*** Text ***
This is I'll Have Another wearing an Equine Nasal Strip to help his breathing during the races. O'Neil was not allowed to use this nasal strip on the final leg for the Triple Crown. So ironic that the other horses were allowed to have Lasix in their systems during the Belmont Stakes race.http://tuesdayshorse.wordpress.com/2012/06/02/ny-racing-regulators-attempt-to-breathe-honesty-into-the-triple-crown/I would think that the nasal strip would be the least invasive aid to help a horse breath better...no ingested drugs (ie lasix)...no harm to the horse's system. Belmont has their priorities screwed up...they should let them all use nasal strips and not lasix instead! But that is just my novice opinion.
I believe it's also illegal for horses racing in New York? Or so I have heard?
*** End of Text ***
*** Data excerpt ***
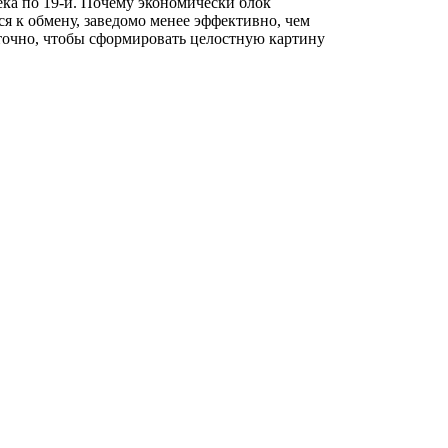
ека по 19-й. Почему экономическй блок
ся к обмену, заведомо менее эффективно, чем
точно, чтобы сформировать целостную картину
*** End of Data excerpt ***
▶ Activity
According to the text about I'll Have Another, what did the other horses have in their systems during the Belmont Stakes race?

▶ Finished exercise
Lasix.